WORK ORDER
The job is to find each line in the entries holding the string "glandular" and copy that line.

RECORDS FOR THIS TASK
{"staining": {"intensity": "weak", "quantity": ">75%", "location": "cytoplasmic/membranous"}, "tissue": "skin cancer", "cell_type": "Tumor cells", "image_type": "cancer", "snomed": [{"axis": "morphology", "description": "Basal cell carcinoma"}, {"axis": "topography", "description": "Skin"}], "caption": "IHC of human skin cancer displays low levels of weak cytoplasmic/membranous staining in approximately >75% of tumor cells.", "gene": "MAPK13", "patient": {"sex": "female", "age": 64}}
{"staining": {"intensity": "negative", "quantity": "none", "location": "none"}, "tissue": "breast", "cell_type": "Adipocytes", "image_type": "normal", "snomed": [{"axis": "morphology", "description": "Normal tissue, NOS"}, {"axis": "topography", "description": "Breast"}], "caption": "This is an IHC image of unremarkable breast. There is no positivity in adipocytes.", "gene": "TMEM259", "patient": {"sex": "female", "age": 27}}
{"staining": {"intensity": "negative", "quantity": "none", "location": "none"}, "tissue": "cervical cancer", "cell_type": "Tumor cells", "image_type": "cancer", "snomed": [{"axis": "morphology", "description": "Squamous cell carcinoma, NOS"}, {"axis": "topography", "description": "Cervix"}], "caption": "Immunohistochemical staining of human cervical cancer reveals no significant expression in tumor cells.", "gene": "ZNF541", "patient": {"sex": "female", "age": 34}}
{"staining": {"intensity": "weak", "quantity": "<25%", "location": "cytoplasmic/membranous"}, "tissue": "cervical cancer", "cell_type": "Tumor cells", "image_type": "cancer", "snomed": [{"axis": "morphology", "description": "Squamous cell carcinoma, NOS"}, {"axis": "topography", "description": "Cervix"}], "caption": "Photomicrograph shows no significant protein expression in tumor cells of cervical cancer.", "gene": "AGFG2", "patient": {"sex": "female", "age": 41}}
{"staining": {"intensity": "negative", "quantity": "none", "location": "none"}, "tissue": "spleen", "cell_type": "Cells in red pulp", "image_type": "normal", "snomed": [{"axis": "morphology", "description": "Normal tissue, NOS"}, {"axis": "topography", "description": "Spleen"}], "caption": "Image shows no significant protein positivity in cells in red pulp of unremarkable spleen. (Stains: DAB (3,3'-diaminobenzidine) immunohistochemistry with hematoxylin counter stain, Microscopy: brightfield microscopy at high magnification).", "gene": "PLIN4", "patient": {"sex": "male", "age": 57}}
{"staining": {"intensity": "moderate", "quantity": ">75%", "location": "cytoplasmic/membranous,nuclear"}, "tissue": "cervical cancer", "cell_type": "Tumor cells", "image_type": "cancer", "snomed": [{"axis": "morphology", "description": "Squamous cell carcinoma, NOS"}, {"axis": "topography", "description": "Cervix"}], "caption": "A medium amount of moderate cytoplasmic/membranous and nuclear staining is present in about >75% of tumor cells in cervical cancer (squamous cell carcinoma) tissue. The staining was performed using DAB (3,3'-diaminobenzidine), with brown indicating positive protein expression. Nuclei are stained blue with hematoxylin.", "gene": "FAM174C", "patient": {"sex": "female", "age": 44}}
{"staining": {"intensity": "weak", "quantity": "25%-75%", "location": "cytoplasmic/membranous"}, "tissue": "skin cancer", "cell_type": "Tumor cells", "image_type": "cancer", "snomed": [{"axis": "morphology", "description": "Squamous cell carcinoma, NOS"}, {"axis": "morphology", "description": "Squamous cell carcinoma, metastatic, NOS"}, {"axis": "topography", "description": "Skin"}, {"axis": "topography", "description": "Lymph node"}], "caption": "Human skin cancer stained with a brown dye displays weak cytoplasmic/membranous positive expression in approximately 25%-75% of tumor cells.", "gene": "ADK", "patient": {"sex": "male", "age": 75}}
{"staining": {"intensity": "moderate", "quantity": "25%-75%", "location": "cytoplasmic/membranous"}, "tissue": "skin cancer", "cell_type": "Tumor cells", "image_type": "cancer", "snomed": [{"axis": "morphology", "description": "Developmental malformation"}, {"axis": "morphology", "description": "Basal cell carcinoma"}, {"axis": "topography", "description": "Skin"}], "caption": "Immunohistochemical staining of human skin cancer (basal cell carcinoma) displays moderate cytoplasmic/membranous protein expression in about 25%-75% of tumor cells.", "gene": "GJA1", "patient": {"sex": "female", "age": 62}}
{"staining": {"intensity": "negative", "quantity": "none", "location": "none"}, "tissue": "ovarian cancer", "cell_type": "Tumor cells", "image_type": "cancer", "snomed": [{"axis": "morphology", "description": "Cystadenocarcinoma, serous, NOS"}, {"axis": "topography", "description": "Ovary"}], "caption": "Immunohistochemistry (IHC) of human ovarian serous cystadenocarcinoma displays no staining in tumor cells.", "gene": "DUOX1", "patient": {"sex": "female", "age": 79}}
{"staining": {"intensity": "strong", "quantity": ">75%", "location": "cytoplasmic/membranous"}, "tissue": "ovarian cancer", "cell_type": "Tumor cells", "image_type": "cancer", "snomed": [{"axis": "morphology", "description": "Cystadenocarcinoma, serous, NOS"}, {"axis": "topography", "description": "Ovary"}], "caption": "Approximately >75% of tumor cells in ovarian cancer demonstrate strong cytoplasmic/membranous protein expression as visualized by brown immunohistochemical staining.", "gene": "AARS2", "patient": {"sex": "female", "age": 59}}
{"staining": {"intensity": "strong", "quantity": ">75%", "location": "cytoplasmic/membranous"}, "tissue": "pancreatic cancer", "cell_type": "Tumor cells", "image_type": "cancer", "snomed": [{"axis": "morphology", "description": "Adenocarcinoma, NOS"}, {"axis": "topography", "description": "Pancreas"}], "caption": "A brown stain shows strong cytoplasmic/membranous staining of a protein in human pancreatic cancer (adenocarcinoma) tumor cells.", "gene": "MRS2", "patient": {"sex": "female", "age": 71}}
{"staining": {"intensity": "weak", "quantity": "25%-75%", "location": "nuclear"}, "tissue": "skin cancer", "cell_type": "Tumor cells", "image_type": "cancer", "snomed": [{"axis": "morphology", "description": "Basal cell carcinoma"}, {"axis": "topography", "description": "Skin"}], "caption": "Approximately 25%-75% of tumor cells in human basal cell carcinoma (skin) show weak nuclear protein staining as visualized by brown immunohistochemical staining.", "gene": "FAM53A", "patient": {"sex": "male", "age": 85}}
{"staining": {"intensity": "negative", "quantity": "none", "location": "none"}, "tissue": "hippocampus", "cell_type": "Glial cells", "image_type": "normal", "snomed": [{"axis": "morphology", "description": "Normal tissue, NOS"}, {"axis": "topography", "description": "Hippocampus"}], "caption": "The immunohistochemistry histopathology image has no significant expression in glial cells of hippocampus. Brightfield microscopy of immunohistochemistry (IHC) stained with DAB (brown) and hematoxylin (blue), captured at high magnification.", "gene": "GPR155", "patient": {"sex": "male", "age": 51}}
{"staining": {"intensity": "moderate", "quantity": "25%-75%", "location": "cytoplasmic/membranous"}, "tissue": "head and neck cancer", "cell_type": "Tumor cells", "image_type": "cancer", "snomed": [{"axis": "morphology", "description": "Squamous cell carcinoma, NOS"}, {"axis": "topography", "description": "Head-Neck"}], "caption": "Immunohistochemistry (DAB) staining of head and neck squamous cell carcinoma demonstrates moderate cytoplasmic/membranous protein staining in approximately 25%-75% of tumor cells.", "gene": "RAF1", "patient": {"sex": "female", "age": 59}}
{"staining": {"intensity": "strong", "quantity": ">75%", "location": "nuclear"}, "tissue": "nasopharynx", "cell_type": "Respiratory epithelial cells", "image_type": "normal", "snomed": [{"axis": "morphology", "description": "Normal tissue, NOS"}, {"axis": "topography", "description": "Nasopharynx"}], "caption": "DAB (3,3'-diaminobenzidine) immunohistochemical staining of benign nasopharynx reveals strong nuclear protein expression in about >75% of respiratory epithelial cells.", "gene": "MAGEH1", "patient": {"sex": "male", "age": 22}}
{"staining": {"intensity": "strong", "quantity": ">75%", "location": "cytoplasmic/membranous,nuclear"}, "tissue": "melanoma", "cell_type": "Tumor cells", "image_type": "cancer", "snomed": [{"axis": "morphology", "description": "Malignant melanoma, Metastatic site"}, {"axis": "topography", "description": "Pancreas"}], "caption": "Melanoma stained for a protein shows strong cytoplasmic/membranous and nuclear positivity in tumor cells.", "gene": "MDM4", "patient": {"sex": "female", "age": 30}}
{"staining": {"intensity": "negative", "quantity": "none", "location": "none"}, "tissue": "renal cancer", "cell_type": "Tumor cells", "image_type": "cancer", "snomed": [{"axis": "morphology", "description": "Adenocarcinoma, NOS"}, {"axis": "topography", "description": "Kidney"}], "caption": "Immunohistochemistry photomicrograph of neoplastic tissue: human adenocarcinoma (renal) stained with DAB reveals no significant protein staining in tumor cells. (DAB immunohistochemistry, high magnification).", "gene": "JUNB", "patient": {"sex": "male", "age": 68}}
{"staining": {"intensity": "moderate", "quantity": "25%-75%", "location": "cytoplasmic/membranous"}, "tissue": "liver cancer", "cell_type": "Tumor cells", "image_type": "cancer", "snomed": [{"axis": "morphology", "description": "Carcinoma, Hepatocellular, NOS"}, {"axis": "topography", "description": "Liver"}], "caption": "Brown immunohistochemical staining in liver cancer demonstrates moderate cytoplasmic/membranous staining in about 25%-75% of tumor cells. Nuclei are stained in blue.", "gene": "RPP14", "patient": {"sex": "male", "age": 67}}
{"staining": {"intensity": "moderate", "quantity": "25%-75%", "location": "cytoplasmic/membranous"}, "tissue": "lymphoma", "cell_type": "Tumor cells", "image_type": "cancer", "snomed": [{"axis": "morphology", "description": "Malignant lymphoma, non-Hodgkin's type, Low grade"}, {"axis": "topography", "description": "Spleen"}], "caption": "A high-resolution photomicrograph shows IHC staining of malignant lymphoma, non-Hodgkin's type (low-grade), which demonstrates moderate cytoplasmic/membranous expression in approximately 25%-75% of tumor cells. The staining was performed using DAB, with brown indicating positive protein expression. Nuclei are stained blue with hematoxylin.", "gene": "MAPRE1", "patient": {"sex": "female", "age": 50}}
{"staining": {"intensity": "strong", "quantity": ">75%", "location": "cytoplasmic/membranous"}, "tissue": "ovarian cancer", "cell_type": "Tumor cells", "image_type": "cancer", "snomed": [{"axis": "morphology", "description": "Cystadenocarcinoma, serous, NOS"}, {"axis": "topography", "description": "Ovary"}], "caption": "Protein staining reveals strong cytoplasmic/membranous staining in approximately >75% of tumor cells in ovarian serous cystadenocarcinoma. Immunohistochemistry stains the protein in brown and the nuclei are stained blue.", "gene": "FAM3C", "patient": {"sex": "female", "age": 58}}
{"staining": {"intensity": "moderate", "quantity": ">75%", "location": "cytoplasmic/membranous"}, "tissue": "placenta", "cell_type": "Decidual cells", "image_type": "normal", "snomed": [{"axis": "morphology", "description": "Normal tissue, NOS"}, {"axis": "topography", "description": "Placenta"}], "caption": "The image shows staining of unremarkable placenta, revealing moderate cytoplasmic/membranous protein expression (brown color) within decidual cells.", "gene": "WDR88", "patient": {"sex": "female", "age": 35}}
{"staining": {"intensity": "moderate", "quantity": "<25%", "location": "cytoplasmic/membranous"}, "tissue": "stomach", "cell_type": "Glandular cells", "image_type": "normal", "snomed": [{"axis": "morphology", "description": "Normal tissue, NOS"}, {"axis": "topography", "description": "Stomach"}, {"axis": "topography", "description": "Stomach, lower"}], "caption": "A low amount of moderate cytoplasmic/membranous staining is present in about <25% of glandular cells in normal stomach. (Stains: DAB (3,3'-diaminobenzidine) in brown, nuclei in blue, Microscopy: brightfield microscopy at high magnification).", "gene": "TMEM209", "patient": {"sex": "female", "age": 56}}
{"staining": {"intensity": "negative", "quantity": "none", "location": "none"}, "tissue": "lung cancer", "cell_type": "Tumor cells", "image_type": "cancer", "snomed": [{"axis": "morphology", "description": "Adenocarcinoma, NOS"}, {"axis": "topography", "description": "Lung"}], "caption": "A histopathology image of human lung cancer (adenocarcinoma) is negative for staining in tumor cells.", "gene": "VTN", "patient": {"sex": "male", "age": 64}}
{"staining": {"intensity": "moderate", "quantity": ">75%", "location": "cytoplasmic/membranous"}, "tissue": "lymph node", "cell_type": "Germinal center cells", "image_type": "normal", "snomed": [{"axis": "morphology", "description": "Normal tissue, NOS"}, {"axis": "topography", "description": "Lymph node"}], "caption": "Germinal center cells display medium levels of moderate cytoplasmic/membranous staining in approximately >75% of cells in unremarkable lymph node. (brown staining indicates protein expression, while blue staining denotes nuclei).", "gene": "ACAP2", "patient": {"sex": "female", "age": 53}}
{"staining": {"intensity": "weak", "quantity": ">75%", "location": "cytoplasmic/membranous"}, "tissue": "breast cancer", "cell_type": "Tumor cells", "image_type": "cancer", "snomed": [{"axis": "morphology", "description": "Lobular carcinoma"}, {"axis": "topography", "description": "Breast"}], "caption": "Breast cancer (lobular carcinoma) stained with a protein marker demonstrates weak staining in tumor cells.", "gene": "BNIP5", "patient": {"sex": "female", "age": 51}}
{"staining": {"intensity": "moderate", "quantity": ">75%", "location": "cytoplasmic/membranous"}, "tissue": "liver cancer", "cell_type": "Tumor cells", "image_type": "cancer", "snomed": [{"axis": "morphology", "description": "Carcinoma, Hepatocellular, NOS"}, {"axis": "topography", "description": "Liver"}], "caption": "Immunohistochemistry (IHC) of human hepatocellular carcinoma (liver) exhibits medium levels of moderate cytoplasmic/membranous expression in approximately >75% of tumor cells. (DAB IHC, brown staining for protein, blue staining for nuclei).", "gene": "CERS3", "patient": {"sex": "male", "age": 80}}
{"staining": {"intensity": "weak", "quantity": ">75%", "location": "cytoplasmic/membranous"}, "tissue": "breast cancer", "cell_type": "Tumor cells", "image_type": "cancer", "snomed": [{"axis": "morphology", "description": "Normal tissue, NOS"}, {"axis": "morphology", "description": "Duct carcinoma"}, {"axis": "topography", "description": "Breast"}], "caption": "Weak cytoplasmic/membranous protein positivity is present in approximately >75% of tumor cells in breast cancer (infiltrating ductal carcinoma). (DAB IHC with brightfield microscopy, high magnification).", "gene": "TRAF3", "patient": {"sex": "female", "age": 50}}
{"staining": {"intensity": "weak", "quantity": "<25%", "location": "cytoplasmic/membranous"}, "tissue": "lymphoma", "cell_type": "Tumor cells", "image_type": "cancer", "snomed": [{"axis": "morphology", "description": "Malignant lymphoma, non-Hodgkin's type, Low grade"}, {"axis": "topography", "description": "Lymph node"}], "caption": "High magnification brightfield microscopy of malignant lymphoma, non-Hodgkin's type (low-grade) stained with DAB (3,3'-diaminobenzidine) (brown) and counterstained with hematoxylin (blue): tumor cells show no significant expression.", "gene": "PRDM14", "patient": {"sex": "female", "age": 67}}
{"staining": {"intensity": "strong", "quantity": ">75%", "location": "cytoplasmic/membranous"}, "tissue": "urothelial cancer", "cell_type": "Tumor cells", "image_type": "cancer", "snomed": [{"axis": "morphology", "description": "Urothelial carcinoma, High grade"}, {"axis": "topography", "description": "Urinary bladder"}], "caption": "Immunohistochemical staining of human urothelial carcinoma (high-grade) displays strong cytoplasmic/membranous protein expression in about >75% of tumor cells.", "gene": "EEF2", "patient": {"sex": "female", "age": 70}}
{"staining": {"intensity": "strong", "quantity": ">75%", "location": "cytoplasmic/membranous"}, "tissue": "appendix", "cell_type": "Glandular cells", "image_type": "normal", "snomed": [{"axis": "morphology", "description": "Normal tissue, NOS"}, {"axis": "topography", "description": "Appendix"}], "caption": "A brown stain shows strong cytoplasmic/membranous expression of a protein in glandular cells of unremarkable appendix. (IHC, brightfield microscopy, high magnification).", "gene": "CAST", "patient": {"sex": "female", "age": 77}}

ANSWER TO THIS PROBLEM
{"staining": {"intensity": "moderate", "quantity": "<25%", "location": "cytoplasmic/membranous"}, "tissue": "stomach", "cell_type": "Glandular cells", "image_type": "normal", "snomed": [{"axis": "morphology", "description": "Normal tissue, NOS"}, {"axis": "topography", "description": "Stomach"}, {"axis": "topography", "description": "Stomach, lower"}], "caption": "A low amount of moderate cytoplasmic/membranous staining is present in about <25% of glandular cells in normal stomach. (Stains: DAB (3,3'-diaminobenzidine) in brown, nuclei in blue, Microscopy: brightfield microscopy at high magnification).", "gene": "TMEM209", "patient": {"sex": "female", "age": 56}}
{"staining": {"intensity": "strong", "quantity": ">75%", "location": "cytoplasmic/membranous"}, "tissue": "appendix", "cell_type": "Glandular cells", "image_type": "normal", "snomed": [{"axis": "morphology", "description": "Normal tissue, NOS"}, {"axis": "topography", "description": "Appendix"}], "caption": "A brown stain shows strong cytoplasmic/membranous expression of a protein in glandular cells of unremarkable appendix. (IHC, brightfield microscopy, high magnification).", "gene": "CAST", "patient": {"sex": "female", "age": 77}}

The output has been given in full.